The records
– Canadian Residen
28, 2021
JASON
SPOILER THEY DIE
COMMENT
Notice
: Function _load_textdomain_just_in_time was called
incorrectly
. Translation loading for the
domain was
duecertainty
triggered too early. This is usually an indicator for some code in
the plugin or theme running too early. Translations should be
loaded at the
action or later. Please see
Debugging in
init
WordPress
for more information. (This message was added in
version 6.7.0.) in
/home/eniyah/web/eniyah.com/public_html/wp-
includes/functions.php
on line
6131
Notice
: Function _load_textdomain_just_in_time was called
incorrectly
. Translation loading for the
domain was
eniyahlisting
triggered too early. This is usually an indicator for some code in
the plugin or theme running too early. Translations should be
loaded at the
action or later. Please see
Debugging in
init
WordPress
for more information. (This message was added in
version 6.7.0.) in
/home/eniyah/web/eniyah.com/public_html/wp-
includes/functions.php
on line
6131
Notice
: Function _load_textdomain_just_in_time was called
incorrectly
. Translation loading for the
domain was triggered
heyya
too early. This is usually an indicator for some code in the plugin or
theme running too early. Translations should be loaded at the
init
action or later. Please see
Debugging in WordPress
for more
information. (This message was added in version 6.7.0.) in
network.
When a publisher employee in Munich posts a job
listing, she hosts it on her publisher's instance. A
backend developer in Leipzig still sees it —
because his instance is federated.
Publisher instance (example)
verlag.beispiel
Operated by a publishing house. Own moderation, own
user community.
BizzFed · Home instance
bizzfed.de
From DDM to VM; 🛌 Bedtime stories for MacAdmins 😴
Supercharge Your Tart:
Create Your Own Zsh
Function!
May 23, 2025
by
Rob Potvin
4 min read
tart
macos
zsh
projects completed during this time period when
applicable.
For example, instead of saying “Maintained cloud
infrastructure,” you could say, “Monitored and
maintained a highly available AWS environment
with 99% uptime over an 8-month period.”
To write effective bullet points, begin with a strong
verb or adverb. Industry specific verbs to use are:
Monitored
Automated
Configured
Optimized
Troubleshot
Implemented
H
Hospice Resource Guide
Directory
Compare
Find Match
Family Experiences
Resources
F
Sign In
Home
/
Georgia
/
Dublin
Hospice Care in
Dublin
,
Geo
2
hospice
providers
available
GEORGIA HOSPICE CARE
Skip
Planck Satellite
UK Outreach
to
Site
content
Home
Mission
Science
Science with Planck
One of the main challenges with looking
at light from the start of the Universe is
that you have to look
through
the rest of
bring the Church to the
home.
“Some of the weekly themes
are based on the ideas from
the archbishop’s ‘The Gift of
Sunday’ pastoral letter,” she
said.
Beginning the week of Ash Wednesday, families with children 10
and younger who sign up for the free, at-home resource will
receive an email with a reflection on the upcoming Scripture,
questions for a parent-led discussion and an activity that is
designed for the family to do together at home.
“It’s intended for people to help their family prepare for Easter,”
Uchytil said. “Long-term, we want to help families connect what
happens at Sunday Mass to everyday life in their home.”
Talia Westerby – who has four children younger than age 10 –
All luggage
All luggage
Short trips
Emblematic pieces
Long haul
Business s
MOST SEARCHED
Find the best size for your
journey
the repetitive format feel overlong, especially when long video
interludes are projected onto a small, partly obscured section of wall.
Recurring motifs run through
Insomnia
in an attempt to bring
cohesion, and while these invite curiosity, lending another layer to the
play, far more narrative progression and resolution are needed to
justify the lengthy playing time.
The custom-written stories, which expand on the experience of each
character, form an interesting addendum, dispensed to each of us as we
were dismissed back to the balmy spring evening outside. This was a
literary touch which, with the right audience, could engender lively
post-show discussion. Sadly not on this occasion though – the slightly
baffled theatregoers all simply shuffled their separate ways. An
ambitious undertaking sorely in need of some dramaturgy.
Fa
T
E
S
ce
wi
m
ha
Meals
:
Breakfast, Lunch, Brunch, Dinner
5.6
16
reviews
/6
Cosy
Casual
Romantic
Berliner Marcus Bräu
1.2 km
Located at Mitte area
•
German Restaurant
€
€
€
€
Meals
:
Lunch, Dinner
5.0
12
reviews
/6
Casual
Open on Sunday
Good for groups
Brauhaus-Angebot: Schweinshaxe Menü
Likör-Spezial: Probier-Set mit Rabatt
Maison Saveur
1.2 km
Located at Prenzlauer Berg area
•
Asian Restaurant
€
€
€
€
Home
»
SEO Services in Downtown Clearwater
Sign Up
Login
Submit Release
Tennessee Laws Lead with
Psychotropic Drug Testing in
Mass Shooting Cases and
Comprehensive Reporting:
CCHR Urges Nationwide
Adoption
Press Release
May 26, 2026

Your instructions
Output the listing above without altering a single character.

Written reply
– Canadian Residen
28, 2021
JASON
SPOILER THEY DIE
COMMENT
Notice
: Function _load_textdomain_just_in_time was called
incorrectly
. Translation loading for the
domain was
duecertainty
triggered too early. This is usually an indicator for some code in
the plugin or theme running too early. Translations should be
loaded at the
action or later. Please see
Debugging in
init
WordPress
for more information. (This message was added in
version 6.7.0.) in
/home/eniyah/web/eniyah.com/public_html/wp-
includes/functions.php
on line
6131
Notice
: Function _load_textdomain_just_in_time was called
incorrectly
. Translation loading for the
domain was
eniyahlisting
triggered too early. This is usually an indicator for some code in
the plugin or theme running too early. Translations should be
loaded at the
action or later. Please see
Debugging in
init
WordPress
for more information. (This message was added in
version 6.7.0.) in
/home/eniyah/web/eniyah.com/public_html/wp-
includes/functions.php
on line
6131
Notice
: Function _load_textdomain_just_in_time was called
incorrectly
. Translation loading for the
domain was triggered
heyya
too early. This is usually an indicator for some code in the plugin or
theme running too early. Translations should be loaded at the
init
action or later. Please see
Debugging in WordPress
for more
information. (This message was added in version 6.7.0.) in
network.
When a publisher employee in Munich posts a job
listing, she hosts it on her publisher's instance. A
backend developer in Leipzig still sees it —
because his instance is federated.
Publisher instance (example)
verlag.beispiel
Operated by a publishing house. Own moderation, own
user community.
BizzFed · Home instance
bizzfed.de
From DDM to VM; 🛌 Bedtime stories for MacAdmins 😴
Supercharge Your Tart:
Create Your Own Zsh
Function!
May 23, 2025
by
Rob Potvin
4 min read
tart
macos
zsh
projects completed during this time period when
applicable.
For example, instead of saying “Maintained cloud
infrastructure,” you could say, “Monitored and
maintained a highly available AWS environment
with 99% uptime over an 8-month period.”
To write effective bullet points, begin with a strong
verb or adverb. Industry specific verbs to use are:
Monitored
Automated
Configured
Optimized
Troubleshot
Implemented
H
Hospice Resource Guide
Directory
Compare
Find Match
Family Experiences
Resources
F
Sign In
Home
/
Georgia
/
Dublin
Hospice Care in
Dublin
,
Geo
2
hospice
providers
available
GEORGIA HOSPICE CARE
Skip
Planck Satellite
UK Outreach
to
Site
content
Home
Mission
Science
Science with Planck
One of the main challenges with looking
at light from the start of the Universe is
that you have to look
through
the rest of
bring the Church to the
home.
“Some of the weekly themes
are based on the ideas from
the archbishop’s ‘The Gift of
Sunday’ pastoral letter,” she
said.
Beginning the week of Ash Wednesday, families with children 10
and younger who sign up for the free, at-home resource will
receive an email with a reflection on the upcoming Scripture,
questions for a parent-led discussion and an activity that is
designed for the family to do together at home.
“It’s intended for people to help their family prepare for Easter,”
Uchytil said. “Long-term, we want to help families connect what
happens at Sunday Mass to everyday life in their home.”
Talia Westerby – who has four children younger than age 10 –
All luggage
All luggage
Short trips
Emblematic pieces
Long haul
Business s
MOST SEARCHED
Find the best size for your
journey
the repetitive format feel overlong, especially when long video
interludes are projected onto a small, partly obscured section of wall.
Recurring motifs run through
Insomnia
in an attempt to bring
cohesion, and while these invite curiosity, lending another layer to the
play, far more narrative progression and resolution are needed to
justify the lengthy playing time.
The custom-written stories, which expand on the experience of each
character, form an interesting addendum, dispensed to each of us as we
were dismissed back to the balmy spring evening outside. This was a
literary touch which, with the right audience, could engender lively
post-show discussion. Sadly not on this occasion though – the slightly
baffled theatregoers all simply shuffled their separate ways. An
ambitious undertaking sorely in need of some dramaturgy.
Fa
T
E
S
ce
wi
m
ha
Meals
:
Breakfast, Lunch, Brunch, Dinner
5.6
16
reviews
/6
Cosy
Casual
Romantic
Berliner Marcus Bräu
1.2 km
Located at Mitte area
•
German Restaurant
€
€
€
€
Meals
:
Lunch, Dinner
5.0
12
reviews
/6
Casual
Open on Sunday
Good for groups
Brauhaus-Angebot: Schweinshaxe Menü
Likör-Spezial: Probier-Set mit Rabatt
Maison Saveur
1.2 km
Located at Prenzlauer Berg area
•
Asian Restaurant
€
€
€
€
Home
»
SEO Services in Downtown Clearwater
Sign Up
Login
Submit Release
Tennessee Laws Lead with
Psychotropic Drug Testing in
Mass Shooting Cases and
Comprehensive Reporting:
CCHR Urges Nationwide
Adoption
Press Release
May 26, 2026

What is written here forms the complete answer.